Taking a brief timeout from his perennial campaign, Obama has given a big speech on the Middle East. It’s not surprising how many billions more dollars Obama wants in his quest to save the world with our money.
None of that really matters, though, to the struggling American who’s out of work, on food stamps, facing double-digit inflation in every necessity of life, or fed up to his neck hearing Obama brag about getting bin Laden.
Forget the speech, dear readers. I’ll give you the whole thing in a nutshell:
America drowns while Obama throws our own life preserver to the Middle East.
Nothing this stupid, of course, is ever attempted by people using their own money. This special kind of stupid is reserved to those writing checks on other people’s bank accounts.
America is drowning in debt and the adolescent president makes another round of impossible-to-keep promises to the world he thinks he can save.
What is the very first law of life-saving? This is not hard stuff.

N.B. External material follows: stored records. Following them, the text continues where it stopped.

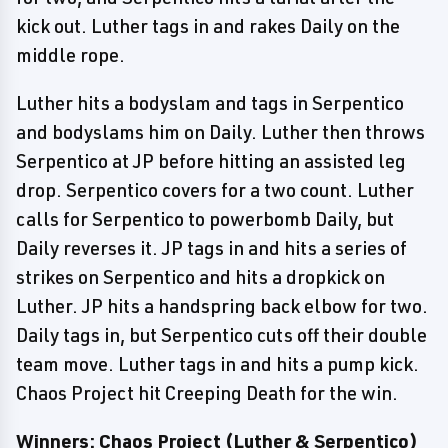
kick out. Luther tags in and rakes Daily on the
middle rope.
Luther hits a bodyslam and tags in Serpentico
and bodyslams him on Daily. Luther then throws
Serpentico at JP before hitting an assisted leg
drop. Serpentico covers for a two count. Luther
calls for Serpentico to powerbomb Daily, but
Daily reverses it. JP tags in and hits a series of
strikes on Serpentico and hits a dropkick on
Luther. JP hits a handspring back elbow for two.
Daily tags in, but Serpentico cuts off their double
team move. Luther tags in and hits a pump kick.
Chaos Project hit Creeping Death for the win.
Winners: Chaos Project (Luther & Serpentico)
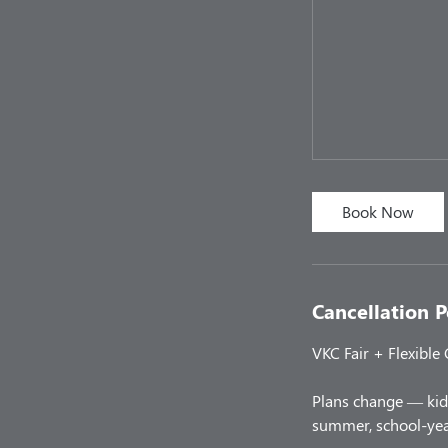
Book Now
Cancellation P
VKC Fair + Flexible
Plans change — kids
summer, school-year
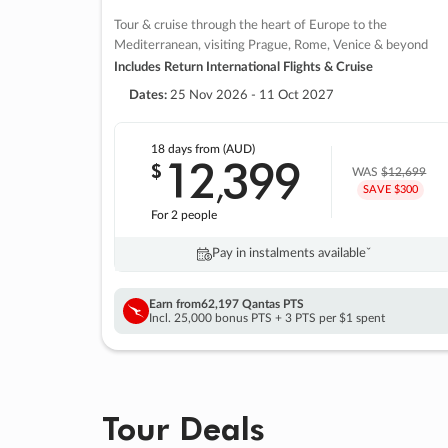
Tour & cruise through the heart of Europe to the
Mediterranean, visiting Prague, Rome, Venice & beyond
Includes Return International Flights & Cruise
Dates:
25 Nov 2026 - 11 Oct 2027
18 days
from (AUD)
12
399
$
,
WAS
$12,699
SAVE $300
For 2 people
Pay in instalments availableˇ
Earn from
62,197 Qantas PTS
Incl. 25,000 bonus PTS + 3 PTS per $1 spent
Tour Deals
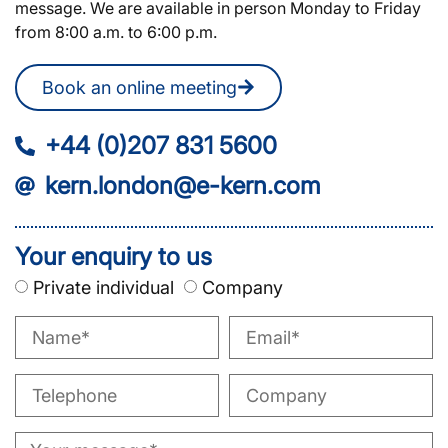
message. We are available in person Monday to Friday
from 8:00 a.m. to 6:00 p.m.
Book an online meeting
+44 (0)207 831 5600
kern.london@e-kern.com
Your enquiry to us
Private individual
Company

The very first law — the unbreakable natural law — is: a drowning person cannot save another. That’s cannot, as in “is not able.” A drowning person trying to save another merely dooms both to death — more quickly.

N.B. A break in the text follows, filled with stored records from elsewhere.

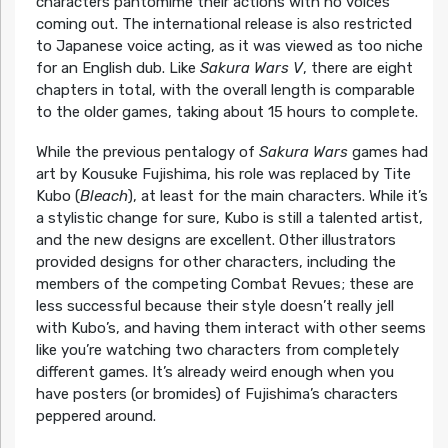
characters pantomime their actions with no voices
coming out. The international release is also restricted
to Japanese voice acting, as it was viewed as too niche
for an English dub. Like
Sakura Wars V
, there are eight
chapters in total, with the overall length is comparable
to the older games, taking about 15 hours to complete.
While the previous pentalogy of
Sakura Wars
games had
art by Kousuke Fujishima, his role was replaced by Tite
Kubo (
Bleach
), at least for the main characters. While it’s
a stylistic change for sure, Kubo is still a talented artist,
and the new designs are excellent. Other illustrators
provided designs for other characters, including the
members of the competing Combat Revues; these are
less successful because their style doesn’t really jell
with Kubo’s, and having them interact with other seems
like you’re watching two characters from completely
different games. It’s already weird enough when you
have posters (or bromides) of Fujishima’s characters
peppered around.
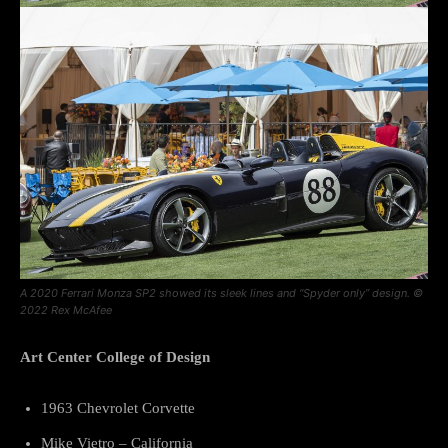
A 2020 Ferrari Monza SP2 showed its sleek lines and “Spyder only” design. ©
2022 Rex McAfee
Art Center College of Design
1963 Chevrolet Corvette
Mike Vietro – California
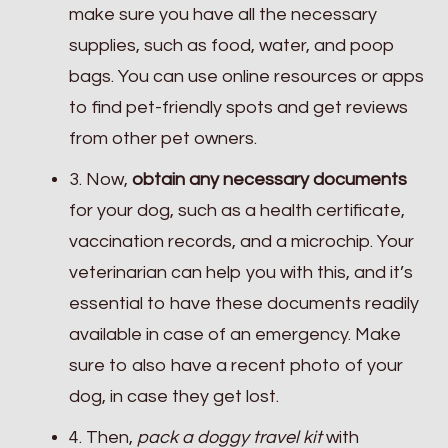
make sure you have all the necessary
supplies, such as food, water, and poop
bags. You can use online resources or apps
to find pet-friendly spots and get reviews
from other pet owners.
3. Now,
obtain any necessary documents
for your dog, such as a health certificate,
vaccination records, and a microchip. Your
veterinarian can help you with this, and it’s
essential to have these documents readily
available in case of an emergency. Make
sure to also have a recent photo of your
dog, in case they get lost.
4. Then,
pack a doggy travel kit
with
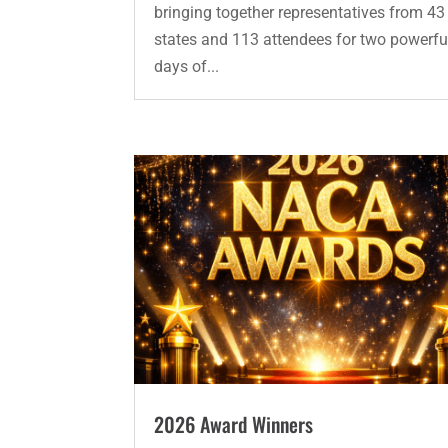
bringing together representatives from 43
states and 113 attendees for two powerfu
days of...
2026 Award Winners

This is the same law which operates on airplanes. It goes against the grain of altruism. Which is why the airlines always put extra emphasis on the life-savers law when giving the safety lecture before takeoff. As all wise readers — especially frequent flyers — are aware, the flight attendant takes special time to advise passengers that when the oxygen masks pop out, one must act contrary to one’s altruistic instincts and apply one’s own oxygen mask first — before attempting to help another, whether an elderly person or one’s own child seated nearby.
This is not selfishness. It’s life-saving 101.

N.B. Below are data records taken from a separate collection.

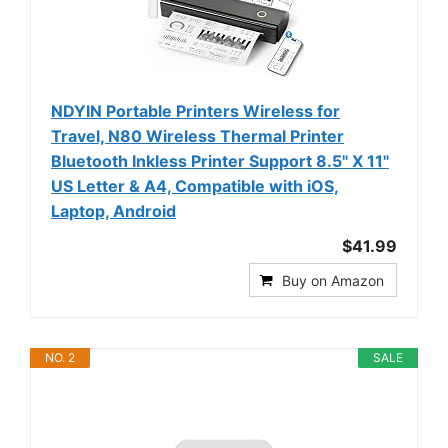
NDYIN Portable Printers Wireless for
Travel, N80 Wireless Thermal Printer
Bluetooth Inkless Printer Support 8.5" X 11"
US Letter & A4, Compatible with iOS,
Laptop, Android
$41.99
Buy on Amazon
NO. 2
SALE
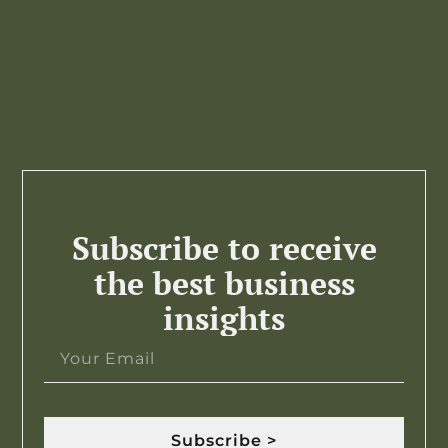
Subscribe to receive
the best business
insights
Subscribe >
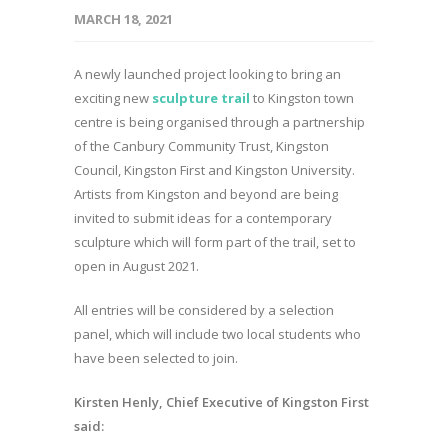
MARCH 18, 2021
A newly launched project looking to bring an
exciting new
sculpture trail
to Kingston town
centre is being organised through a partnership
of the Canbury Community Trust, Kingston
Council, Kingston First and Kingston University.
Artists from Kingston and beyond are being
invited to submit ideas for a contemporary
sculpture which will form part of the trail, set to
open in August 2021.
All entries will be considered by a selection
panel, which will include two local students who
have been selected to join.
Kirsten Henly, Chief Executive of Kingston First
said:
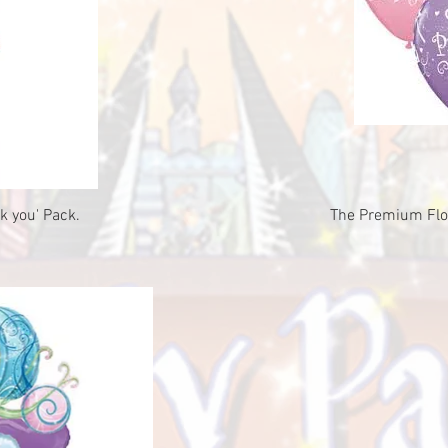
ew
Qu
k you' Pack.
The Premium Floa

What the flight attendants don’t need to spell out is what will happen if you ignore this simple rule. If you don’t put your oxygen mask on first — idiot! — you will most likely pass out before you can save either your kid or yourself!
The same natural law, of course, applies to mothers of newborns. Good doctors are very aware of the mother’s inclination to deprive herself of essential sleep and nourishment to serve the needs of her wholly dependent infant. New mothers are known to practically collapse under the weight of maternal instinct, if not heavily cautioned on the natural laws of preservation. If the mother so exhausts herself and does not tend to her own needs first, her infant stands a much-diminished chance of surviving and thriving. This is not rocket science, but it goes against the grain of the maternal instinct and so must be stated — often many times — before the first-time mother actually gets it.
There’s an old expression that serves good purpose here. Be careful that you don’t become so heavenly that you’re no earthly good.